In the "Before Times," British-American comedian Aasif Mandvi was a correspondent on The Daily Show then anchored by Jon Stewart. One of his most enduring pieces is an October 2013 segment that covered voter suppression in the American south — one that led to the resignation of a GOP activist over racist comments made on camera.
"You know we can hear you?" Mandvi questioned. It was a moment where the two sides of Mandvi cracked like tectonic plates, that of his onscreen persona of a blowhard reporter and his off-screen bewilderment at what the lavalier microphones just captured.
Looking back in 2020, the 54-year-old has a vague idea how his Daily Show stint colors his scripted career today. "I seem to get cast as skeptical characters," Mandvi tells Inverse, calling from quarantine in Atlanta, Georgia. "I don't think of myself as a skeptic by nature. But in an actor's career, you can see how one role informs another."
Unpack Mandvi's role as the skeptic Ben Shakir on Evil, it's not hard to deduce how that may be true.
In Evil, the acclaimed horror procedural on CBS from normcore auteurs Robert and Michelle King, forensic psychologist Kristin (Katja Herbers) and priest-in-training David (Mike Colter, Luke Cage) team up to investigate supernatural incidents. Along for the ride is Mandvi's Ben, a blue collar contractor who can install a drywall with his exceedingly dry wit. Whenever the supernatural needs a fact-check, audiences count on Ben to hack his way to reason.
"Ben is a true pragmatist," says Mandvi. "He is the grounding force. He's a technician, [he believes only] what he can touch, taste, smell. What he can measure and quantify is his basis."
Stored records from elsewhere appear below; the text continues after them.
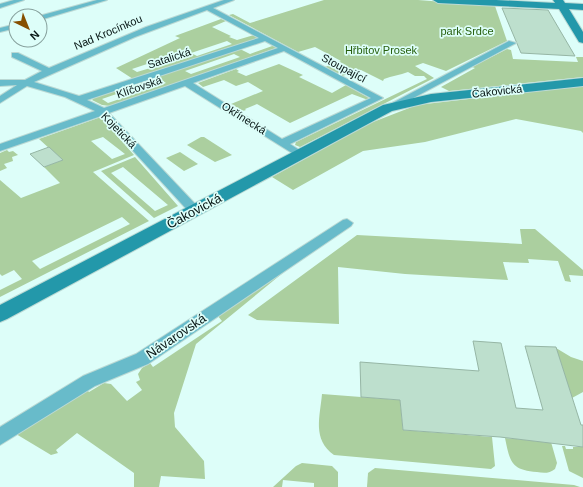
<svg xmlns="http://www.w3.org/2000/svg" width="583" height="487" font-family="Arial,sans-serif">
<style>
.green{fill:#abcf9f;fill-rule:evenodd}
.building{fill:#bddfcd;stroke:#96b6a5}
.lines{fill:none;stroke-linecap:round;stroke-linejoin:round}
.street-casing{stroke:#bbd9d4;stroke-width:2}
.secondary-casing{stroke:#bbd9d4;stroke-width:2}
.street{fill:#68bbca;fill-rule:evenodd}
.secondary{fill:#2398aa;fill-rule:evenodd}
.labels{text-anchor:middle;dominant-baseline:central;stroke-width:3.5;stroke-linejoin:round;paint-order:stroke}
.far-park-label{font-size:11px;fill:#275f0d;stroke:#ddfef9}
.far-street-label{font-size:11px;fill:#061514;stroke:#ddfef9}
.street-label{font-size:13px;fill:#061514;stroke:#ddfef9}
</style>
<rect width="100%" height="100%" fill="#ddfef9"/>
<!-- green -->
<g class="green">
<path d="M324 0H418L495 6 507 41 446 71 423 63 415 66 434 78 300 147 295 145 296 142 427 79 424 76H415L408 72C400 75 392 76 384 79L383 81 361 70 342 76 325 67 341 61 315 47 298 52 229 15 233 14 250 23Z"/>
<path d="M221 19 226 21 212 27 231 36 229 37 237 40 254 35 259 38 133 79 116 68 180 38 175 36ZM227 41 232 44 197 56 191 53ZM171 56 177 60 137 72 132 69Z"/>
<path d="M275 45 276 48 110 106 102 105 92 100 96 96 238 48 250 54ZM234 54 240 57 191 74 185 71ZM160 79 166 83 108 103 102 99Z"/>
<path d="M507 49 511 50 513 59 578 62 576 57H583V77L449 91 441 87 475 68 472 67Z"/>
<path d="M279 64 303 75 299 77 332 93 346 85 369 98 368 100 352 94 290 123 257 104 245 109 246 110 243 111 231 104 263 91 248 82 236 86 224 80 203 87 198 83 236 69 239 71 237 72 246 76Z"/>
<path d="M583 86V133L581 131 516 119 425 142 363 151 293 190 272 177 368 124 417 105Z"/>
<path d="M98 118H101L134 155 93 172 149 221 0 297V290L22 279 14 270 2 276 0 274V180L21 198 60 183 44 167 62 160 39 139ZM103 137 125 154 112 159 91 141ZM122 217 130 224 40 269 32 261Z"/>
<path d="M201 137H204L232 155 215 162 187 145Z"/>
<path d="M7 150 9 152 13 151 18 155 12 157 13 161 4 164 7 168 0 171V153Z"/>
<path d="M180 152 198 164 184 171 166 158Z"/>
<path d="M135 157 178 206 154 218 101 171ZM123 167 168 205 155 211 111 173Z"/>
<path d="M520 229H535L583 270V276L569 275 571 282 565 281 558 261 528 259 529 263 503 262 508 280 405 274 338 267 339 324 257 320 248 315 357 235 522 244Z"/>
<path d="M284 272 196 344 174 413 175 427 204 461 205 479 161 476 159 487H134V473L77 433 56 450 58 453 51 455 16 434 87 390 89 392 104 383 111 384 127 401 142 390 136 382 140 380 138 374 142 368 150 363 153 367 222 321 217 315Z"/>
<path d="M556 348 571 357 583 361V392L572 398Z"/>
<path d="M322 394 400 400 403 430 492 437 495 466 491 469 334 455C312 439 320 417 322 394Z"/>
<path d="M505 438 551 442 557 463 555 469C549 474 543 473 537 472 511 470 510 462 505 438Z"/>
<path d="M562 446H565L566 449H573V447H583V478L569 471Z"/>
<path d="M302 463 332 466 338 472V487H314V483L283 480 282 487H273L296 466Z"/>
<path d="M375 468 574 485 580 487H367L368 473Z"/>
</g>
<!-- building -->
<g class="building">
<path d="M502 8 548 10 575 56 521 53Z"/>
<path d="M49 147 63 160 44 167 30 154Z"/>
<path d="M473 341 501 343 516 408 543 410 525 346 556 347 581 425H583V447L500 437 403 430 400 400 361 397 360 362 479 371Z"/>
</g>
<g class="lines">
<defs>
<g id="street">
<path d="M14 0H24L0 8V4Z"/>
<path d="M97 0H107L40 20 39 16Z"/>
<path d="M224 0H234L213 8 383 98 290 144 304 153 305 155 304 157 300 158 185 86 109 113 199 208 201 211 195 215 191 214 101 116 0 151V144L95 111 65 97 27 86 0 103V96L17 85 0 86V80H25L42 71 12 57V53H18L49 68 146 27ZM207 10 259 38 79 96 34 82 135 37ZM265 41 278 48 104 108 87 100ZM284 51 371 98 282 139 193 83Z"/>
<path d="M16 24V28L0 32V28Z"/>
<path d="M509 41 516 43 391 110 388 111 383 108Z"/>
<path d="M347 219 353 223 351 226 148 364 95 386 0 445V427L83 376 136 354 343 220Z"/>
</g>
<g id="secondary">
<path d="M433 0H496L555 3 553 0H563L565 3 583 4V10L569 9 583 32V43L579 42 559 9 438 3Z"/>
<path d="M583 78V86L431 102 392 111 7 319 0 322V305L383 105 431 94Z"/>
</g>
</defs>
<!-- street casing -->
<use href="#street" class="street-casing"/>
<!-- secondary casing -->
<use href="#secondary" class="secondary-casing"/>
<!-- street -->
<use href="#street" class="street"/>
<!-- secondary -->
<use href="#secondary" class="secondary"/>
</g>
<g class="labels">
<!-- far-park labels -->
<g class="far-park-label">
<text x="467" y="31">park Srdce</text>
<text x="381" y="50">Hřbitov Prosek</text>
</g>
<!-- far-street labels -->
<g class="far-street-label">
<text transform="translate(108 32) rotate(-23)">Nad Krocínkou</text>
<text transform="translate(169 58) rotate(-18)">Satalická</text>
<text transform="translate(344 68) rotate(28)">Stoupající</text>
<text transform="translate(139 87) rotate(-19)">Klíčovská</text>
<text transform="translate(497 91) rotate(-6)">Čakovická</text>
<text transform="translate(244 118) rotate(32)">Okřínecká</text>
<text transform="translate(119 130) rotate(46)">Kojetická</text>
</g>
<!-- street labels -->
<g class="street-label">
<text transform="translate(194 211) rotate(-28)">Čakovická</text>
<text transform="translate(176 336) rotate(-34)">Návarovská</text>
</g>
</g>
<!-- north arrow -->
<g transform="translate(28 28) rotate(137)"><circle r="19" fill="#ddfef9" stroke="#87a19d"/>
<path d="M0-3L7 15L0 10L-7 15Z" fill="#864f00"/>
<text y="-6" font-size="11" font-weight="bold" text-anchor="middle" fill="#061514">N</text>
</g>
</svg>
That doesn't mean Ben is always helpful, however. Mandvi sees "many moments" in the show's first season where Ben is "the agitator" and "the discordant note in the conversation." Mandvi recalls one line Season 1 that revealed to him everything about Ben. "He has this line, 'Psychology is just religion for grad students.' There's an element for Ben where he has a bit of snobbery around people who follow whatever dogma."
A sort of X-Files by way of The Exorcist, Evil is an arresting series that proves there's still life outside the world of streaming. It's also a refreshing change from the typical Scully/Mulder, skeptic/believer dynamic found in similar shows. In Evil, there's often a scientific reason for any given incident, but science is powerless to make the evil that men do any less terrifying.
In a show like Evil, is a character like Ben powerful or powerless? "I think, thus far, he's powerful," Mandvi says. "He doesn't get thrown by a lot of stuff. At some point, he might feel powerless. Right now Ben is the one character who feels like the most in control. That might change."
Further adding to Ben's complexity is his Muslim background. In its 13-episode first season, Evil reveals Ben as a non-practicing Muslim who abandoned his faith into adulthood. (In real life, Mandvi has expressed similarly "complicated" feelings towards Islam.)
"He has clearly rejected faith. His religion is science," Mandvi says. "We haven't seen it much, but it creates tension with his family and the faith he was brought up. I like to think that he is an outlier in that way."
But what does Mandvi believe? The magic (and terrifying genius) of Evil is that it's not a simple condemnation of religion as bunk mysticism. Nor is science immune to the immoralities that plague religion. Evil often explores the commonplace where religion and science break down, allowing people (and sometimes demons) to do terrible things. "Science and religion are just human endeavors to explain what we can’t understand," Mandvi says. "They’re both embedded with humanity’s flaws. Religion is flawed and so is science."
Mandvi argues science's behavior to evolve can be a problem for people in times like, say, a pandemic. "We see it now. People go, 'Well they said don't wear masks and now they say wear masks.' Yeah, that's how science works. We adjust."
Now, people's willingness or resistance to masks is having far-reaching effects, including when Evil can resume production. Though the series was green lit for Season 2 back in October, the cameras aren't close to rolling back in New York.
"It's not up to me, you'd be surprised to know," Mandvi says. "There's a lot of conversations between the networks, unions, and New York state about safety. From what I've heard we'll start in the next few months. I hope sooner than later."
Mandvi also isn't totally privy to what's in store for Season 2. "The little I do know, I'll just say that fans will be pleasantly surprised where the story goes. It doesn't go where you think it will."
Leftover from Season 1 is Ben's unintentional ability to draw jealousy from Kirstin's once-absent husband, Andy. Mandvi makes it clear he doesn't know what the Kings have in mind where the story will go. But he has his own ideas.
"In television, good writing spools out tension as long as you can. I imagine it could be a running thing," he says. "I think there's comic potential. [Ben is] a lot funnier than I originally gave him credit for. He's got wit in his relationship with Kristin. There's rich stuff there. You don't want them getting comfortable."
Evil Season 1 is available now on DVD and streaming on CBS All Access.